Il Sannio Sciascinoso è un vino DOC la cui produzione è consentita nella provincia di Benevento.

Caratteristiche organolettiche[modifica | modifica wikitesto]

  • colore: rubino più o meno intenso
  • odore: vinoso, caratteristico, gradevole
  • sapore: asciutto, tipico, a volte morbido

Cenni storici[modifica | modifica wikitesto]

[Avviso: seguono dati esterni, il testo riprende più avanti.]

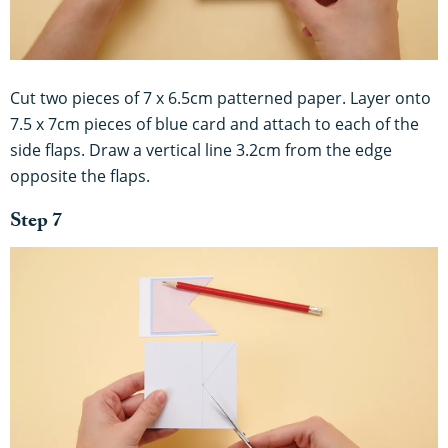
Cut two pieces of 7 x 6.5cm patterned paper. Layer onto
7.5 x 7cm pieces of blue card and attach to each of the
side flaps. Draw a vertical line 3.2cm from the edge
opposite the flaps.
Step 7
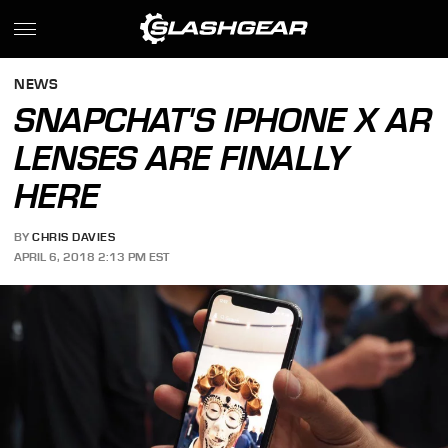
NEWS
SNAPCHAT'S IPHONE X AR
LENSES ARE FINALLY
HERE
BY
CHRIS DAVIES
APRIL 6, 2018 2:13 PM EST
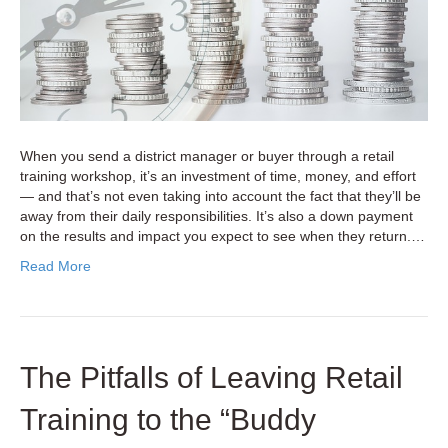
Overlooki
When you send a district manager or buyer through a retail
training workshop, it’s an investment of time, money, and effort
— and that’s not even taking into account the fact that they’ll be
away from their daily responsibilities. It’s also a down payment
on the results and impact you expect to see when they return.…
Read More
The Pitfalls of Leaving Retail
Training to the “Buddy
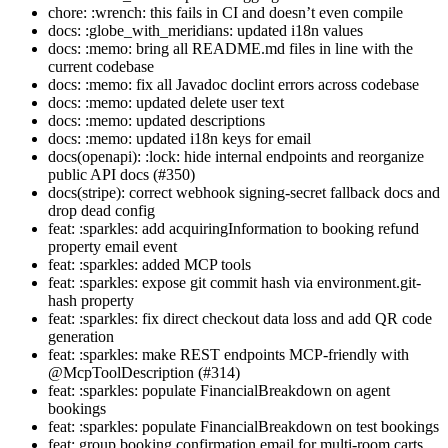
chore: :wrench: this fails in CI and doesn’t even compile
docs: :globe_with_meridians: updated i18n values
docs: :memo: bring all README.md files in line with the
current codebase
docs: :memo: fix all Javadoc doclint errors across codebase
docs: :memo: updated delete user text
docs: :memo: updated descriptions
docs: :memo: updated i18n keys for email
docs(openapi): :lock: hide internal endpoints and reorganize
public API docs (#350)
docs(stripe): correct webhook signing-secret fallback docs and
drop dead config
feat: :sparkles: add acquiringInformation to booking refund
property email event
feat: :sparkles: added MCP tools
feat: :sparkles: expose git commit hash via environment.git-
hash property
feat: :sparkles: fix direct checkout data loss and add QR code
generation
feat: :sparkles: make REST endpoints MCP-friendly with
@McpToolDescription (#314)
feat: :sparkles: populate FinancialBreakdown on agent
bookings
feat: :sparkles: populate FinancialBreakdown on test bookings
feat: group booking confirmation email for multi-room carts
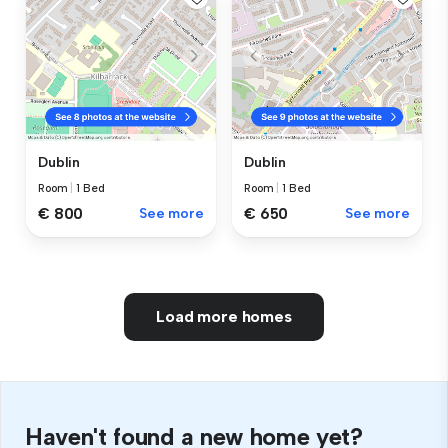
Dublin
Dublin
Room
|
1 Bed
Room
|
1 Bed
€ 800
See more
€ 650
See more
Load more homes
Haven't found a new home yet?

Già apprezzato e descritto da Plinio nella sua Naturalis Historia, è uno dei vitigni sanniti autoctoni che è anche sopravvissuto alla fillossera. Lo Sciascinoso è più noto in Campania con il suo sinonimo Olivella che deriva dalla forma allungata dell'acino, oliveforme. Oggi in Campania l'Olivella è molto diffusa ed in essa si possono riconoscere due gruppi principali di biotipi: uno riferibile allo Sciascinoso e l'altro riferibile alla vera Olivella. Il termine Sciascinoso, e tutte le sue variazioni, probabilmente era solo utilizzato nelle provincie di Avellino e Salerno. Carlucci, nel 1909, nella sua monografia in Ampelographie di Viala et Vermorel afferma che "l'Olivella e lo Sciascinoso siano varietà ben distinte sostenendo: “lo Sciascinoso è molto diffuso nelle provincie di Avellino e Salerno, meno in quella di Napoli e dintorni”.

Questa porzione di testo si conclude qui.